Singh had a large following on OnlyFans before she decided to cancel her account due to pictures being leaked to the public. She also maintains YouTube and Instagram channels and has been a DJ. She appeared on the 2021 edition of Love Island and was given the highest odds of winning; despite this, she was the first contestant to leave the show, being dumped after just one day on the island. Singh was the shortest-lived contestant in the show's history. After her departure, fans had hoped she would come back later in the series in a surprise twist; this was not to be. She was approached by producers of the show after coming out of a relationship via message on one of her social media channels and decided to give the show a try. Singh prepared for 15 days before filming started and was required to quarantine for 48 hours to be on the show. In 2022, Singh, fellow Love Island alumni Danielle Sellers and Jessie Wynter, and three other models learned how to run a dairy farm for Model Farmers, a reality series aired on OFTV.

==Influence==
She is cited as a positive example of minorities in the media and admits to having taken much verbal abuse from men in her ethnic community over her overt sexuality.

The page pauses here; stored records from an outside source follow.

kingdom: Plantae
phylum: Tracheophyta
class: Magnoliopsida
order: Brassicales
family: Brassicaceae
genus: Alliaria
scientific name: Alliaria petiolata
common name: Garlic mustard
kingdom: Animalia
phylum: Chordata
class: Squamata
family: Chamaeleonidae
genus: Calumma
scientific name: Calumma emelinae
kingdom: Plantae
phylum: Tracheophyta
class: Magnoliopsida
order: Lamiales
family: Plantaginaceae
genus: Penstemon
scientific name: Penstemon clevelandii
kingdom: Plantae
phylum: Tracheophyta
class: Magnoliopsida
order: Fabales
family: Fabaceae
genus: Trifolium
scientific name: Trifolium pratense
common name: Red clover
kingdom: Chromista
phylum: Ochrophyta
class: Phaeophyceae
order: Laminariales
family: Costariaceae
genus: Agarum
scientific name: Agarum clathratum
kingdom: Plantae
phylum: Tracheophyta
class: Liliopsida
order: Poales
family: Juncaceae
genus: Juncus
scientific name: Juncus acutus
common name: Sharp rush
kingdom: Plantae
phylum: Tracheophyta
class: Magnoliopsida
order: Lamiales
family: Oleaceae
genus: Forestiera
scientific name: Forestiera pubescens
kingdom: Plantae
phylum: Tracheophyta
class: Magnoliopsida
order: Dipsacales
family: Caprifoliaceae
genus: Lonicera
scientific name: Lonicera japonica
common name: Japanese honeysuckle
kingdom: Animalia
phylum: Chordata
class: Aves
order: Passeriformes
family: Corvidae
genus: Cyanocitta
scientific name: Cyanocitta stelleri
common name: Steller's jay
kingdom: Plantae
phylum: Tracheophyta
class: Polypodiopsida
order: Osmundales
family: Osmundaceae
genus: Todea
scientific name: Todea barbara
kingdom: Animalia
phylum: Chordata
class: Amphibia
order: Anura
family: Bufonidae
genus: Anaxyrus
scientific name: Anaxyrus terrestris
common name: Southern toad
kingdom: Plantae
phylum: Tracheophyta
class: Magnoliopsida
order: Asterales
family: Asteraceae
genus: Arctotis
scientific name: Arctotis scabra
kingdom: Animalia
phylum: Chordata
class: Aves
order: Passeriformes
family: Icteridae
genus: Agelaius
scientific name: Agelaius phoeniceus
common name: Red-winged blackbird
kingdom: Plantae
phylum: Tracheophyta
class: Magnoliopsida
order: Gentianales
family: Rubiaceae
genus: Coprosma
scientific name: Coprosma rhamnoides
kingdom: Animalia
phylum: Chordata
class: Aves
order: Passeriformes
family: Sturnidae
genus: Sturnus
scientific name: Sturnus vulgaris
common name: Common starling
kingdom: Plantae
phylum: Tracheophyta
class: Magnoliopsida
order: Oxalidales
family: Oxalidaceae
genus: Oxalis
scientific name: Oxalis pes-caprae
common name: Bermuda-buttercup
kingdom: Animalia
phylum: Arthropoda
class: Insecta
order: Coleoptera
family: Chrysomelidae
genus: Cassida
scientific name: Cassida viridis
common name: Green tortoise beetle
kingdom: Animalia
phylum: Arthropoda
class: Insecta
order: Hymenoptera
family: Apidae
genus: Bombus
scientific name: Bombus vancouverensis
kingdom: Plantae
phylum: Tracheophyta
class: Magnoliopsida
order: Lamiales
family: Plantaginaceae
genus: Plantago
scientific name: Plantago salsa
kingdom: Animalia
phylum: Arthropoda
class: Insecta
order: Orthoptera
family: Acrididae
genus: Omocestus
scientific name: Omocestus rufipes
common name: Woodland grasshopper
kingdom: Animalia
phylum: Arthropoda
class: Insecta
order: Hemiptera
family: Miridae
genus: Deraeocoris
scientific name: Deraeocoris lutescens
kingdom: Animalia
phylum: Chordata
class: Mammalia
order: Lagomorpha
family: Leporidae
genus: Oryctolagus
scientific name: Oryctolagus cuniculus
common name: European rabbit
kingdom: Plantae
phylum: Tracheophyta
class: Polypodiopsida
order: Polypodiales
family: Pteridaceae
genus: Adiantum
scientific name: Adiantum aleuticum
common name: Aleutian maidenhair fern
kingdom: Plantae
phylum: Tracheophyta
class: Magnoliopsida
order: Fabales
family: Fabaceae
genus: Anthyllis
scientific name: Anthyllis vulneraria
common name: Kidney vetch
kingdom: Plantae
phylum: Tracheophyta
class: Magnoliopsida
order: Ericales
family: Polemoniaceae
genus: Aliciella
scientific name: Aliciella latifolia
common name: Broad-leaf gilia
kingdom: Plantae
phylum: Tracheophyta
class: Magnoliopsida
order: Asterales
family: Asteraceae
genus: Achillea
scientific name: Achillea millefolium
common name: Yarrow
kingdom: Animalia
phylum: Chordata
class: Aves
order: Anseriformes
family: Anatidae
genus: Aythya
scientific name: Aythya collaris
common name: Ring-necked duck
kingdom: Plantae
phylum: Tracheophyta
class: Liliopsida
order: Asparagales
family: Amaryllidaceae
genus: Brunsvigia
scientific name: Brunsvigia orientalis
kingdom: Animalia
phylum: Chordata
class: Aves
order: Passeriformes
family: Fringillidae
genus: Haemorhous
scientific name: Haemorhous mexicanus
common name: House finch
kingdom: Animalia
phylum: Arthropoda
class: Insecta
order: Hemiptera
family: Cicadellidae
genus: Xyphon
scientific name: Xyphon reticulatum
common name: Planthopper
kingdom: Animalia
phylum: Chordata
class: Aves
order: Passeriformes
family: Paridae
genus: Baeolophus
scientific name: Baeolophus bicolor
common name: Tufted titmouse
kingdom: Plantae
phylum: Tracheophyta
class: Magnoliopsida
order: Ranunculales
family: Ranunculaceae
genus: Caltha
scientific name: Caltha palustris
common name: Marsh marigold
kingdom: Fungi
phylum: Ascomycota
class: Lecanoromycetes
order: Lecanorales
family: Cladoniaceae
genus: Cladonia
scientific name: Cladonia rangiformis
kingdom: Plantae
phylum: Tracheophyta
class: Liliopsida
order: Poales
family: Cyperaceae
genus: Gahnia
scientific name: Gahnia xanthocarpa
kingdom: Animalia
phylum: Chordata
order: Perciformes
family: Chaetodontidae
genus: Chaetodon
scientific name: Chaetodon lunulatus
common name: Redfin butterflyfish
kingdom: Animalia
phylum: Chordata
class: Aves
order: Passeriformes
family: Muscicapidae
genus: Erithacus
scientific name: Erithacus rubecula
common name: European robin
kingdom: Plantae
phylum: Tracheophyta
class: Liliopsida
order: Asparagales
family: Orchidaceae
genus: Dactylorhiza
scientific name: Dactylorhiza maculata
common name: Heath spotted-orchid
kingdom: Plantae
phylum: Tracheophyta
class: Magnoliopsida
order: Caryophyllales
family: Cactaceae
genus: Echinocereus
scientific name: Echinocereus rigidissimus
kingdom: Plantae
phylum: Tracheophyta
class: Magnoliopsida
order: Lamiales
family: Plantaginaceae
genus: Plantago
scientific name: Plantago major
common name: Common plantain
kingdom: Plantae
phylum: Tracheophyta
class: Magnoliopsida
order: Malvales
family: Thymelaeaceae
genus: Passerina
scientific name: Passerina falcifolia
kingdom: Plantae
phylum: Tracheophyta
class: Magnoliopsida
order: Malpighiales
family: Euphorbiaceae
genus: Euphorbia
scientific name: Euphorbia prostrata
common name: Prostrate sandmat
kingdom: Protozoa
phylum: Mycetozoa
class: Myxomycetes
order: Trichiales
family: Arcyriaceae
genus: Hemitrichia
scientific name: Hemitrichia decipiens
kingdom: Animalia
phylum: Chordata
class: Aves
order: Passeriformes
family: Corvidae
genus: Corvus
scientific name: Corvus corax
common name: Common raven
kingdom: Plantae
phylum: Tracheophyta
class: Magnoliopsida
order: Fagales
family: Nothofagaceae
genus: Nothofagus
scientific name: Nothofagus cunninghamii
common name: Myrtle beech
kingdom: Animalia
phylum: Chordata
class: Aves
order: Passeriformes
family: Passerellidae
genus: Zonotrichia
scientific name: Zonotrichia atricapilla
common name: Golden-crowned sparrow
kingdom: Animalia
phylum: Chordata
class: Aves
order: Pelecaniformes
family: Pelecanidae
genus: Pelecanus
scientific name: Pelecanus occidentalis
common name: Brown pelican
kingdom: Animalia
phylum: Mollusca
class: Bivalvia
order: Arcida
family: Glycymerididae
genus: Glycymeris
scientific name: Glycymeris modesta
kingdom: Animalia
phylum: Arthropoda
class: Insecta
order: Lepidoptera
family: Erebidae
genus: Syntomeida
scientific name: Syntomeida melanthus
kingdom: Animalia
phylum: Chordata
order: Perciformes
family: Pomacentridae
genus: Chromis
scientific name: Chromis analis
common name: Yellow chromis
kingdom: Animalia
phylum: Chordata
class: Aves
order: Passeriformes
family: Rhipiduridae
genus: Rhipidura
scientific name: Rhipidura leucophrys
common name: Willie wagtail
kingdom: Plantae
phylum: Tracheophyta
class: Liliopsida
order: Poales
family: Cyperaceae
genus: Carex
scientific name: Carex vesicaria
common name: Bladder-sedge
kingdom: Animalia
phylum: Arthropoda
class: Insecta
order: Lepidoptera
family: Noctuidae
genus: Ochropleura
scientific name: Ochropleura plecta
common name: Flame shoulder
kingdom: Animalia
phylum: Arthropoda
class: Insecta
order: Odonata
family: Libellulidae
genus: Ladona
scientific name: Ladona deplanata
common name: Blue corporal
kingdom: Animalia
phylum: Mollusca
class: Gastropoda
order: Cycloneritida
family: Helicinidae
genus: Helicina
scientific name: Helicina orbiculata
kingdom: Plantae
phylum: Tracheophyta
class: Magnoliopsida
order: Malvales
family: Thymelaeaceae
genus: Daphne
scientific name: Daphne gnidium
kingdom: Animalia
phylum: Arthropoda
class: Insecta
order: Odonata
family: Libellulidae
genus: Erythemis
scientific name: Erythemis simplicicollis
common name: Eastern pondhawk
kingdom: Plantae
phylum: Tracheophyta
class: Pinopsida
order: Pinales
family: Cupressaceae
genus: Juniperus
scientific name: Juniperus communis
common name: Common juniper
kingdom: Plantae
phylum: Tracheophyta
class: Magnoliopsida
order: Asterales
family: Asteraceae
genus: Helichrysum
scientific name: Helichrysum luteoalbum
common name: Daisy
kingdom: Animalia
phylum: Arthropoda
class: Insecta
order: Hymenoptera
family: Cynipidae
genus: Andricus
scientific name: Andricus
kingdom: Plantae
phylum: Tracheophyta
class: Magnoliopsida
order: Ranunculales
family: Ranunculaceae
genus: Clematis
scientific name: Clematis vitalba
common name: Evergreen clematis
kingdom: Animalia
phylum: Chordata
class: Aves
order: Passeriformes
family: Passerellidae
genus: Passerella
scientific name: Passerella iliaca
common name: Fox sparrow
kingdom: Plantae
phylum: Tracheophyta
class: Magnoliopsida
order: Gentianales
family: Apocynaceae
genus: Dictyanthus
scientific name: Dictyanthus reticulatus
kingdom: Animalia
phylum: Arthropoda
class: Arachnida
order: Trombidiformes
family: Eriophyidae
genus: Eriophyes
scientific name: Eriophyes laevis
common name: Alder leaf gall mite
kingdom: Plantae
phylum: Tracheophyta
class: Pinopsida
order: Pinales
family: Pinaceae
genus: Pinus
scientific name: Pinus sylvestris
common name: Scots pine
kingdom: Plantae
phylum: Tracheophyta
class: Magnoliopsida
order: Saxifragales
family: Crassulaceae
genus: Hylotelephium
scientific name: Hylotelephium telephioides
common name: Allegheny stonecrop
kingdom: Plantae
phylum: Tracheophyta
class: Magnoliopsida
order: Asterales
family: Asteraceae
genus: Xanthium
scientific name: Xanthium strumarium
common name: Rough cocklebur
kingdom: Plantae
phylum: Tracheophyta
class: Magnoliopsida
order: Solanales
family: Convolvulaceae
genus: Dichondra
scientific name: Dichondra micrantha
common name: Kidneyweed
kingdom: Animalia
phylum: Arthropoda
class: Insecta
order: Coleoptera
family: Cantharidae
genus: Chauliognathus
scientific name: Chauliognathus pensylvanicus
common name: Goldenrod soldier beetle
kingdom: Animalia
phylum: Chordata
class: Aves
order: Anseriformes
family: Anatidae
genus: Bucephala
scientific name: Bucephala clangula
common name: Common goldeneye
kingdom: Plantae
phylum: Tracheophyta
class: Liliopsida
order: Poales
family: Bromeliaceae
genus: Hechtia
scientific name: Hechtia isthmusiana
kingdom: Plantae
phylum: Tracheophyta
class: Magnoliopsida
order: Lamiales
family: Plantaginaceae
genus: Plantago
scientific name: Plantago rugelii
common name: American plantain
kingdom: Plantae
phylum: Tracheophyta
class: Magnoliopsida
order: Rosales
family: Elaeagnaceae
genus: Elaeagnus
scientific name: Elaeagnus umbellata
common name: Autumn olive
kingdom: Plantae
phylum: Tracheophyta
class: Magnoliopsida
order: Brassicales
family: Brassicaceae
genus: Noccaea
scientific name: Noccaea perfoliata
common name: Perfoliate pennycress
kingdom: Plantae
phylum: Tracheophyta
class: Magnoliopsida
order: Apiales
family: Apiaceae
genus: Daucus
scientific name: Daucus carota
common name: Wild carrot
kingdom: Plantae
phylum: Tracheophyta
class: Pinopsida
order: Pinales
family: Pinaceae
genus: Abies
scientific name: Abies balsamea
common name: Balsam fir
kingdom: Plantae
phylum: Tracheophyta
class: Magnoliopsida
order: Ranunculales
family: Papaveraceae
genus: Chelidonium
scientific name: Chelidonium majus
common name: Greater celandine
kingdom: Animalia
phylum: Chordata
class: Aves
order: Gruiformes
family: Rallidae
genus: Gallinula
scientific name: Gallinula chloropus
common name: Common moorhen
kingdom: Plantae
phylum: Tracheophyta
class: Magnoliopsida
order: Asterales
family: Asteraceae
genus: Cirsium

During her modelling career, she describes that "my race was constantly questioned and undermined". Since overcoming these difficulties, she uses her social media channels to advocate for female empowerment. She admits to being selective about what offers she accepts as an influencer. She feels OnlyFans is a positive experience as creators own the content and have more control over who gets to see it. Some have accused her of "bringing disgrace to the brown community" before appearing on Love Island, but she has generally responded with positivity to the backlash. Singh has received many negative comments online, mostly from Asian men, "about "not looking Indian enough" and about how she "doesn't deserve" to have Singh in her name". Many were quick to point out that Singh's dismissal from the Island, one of the first four who were all women of colour, is symptomatic of the modern dating world "where white beauty standards are the default."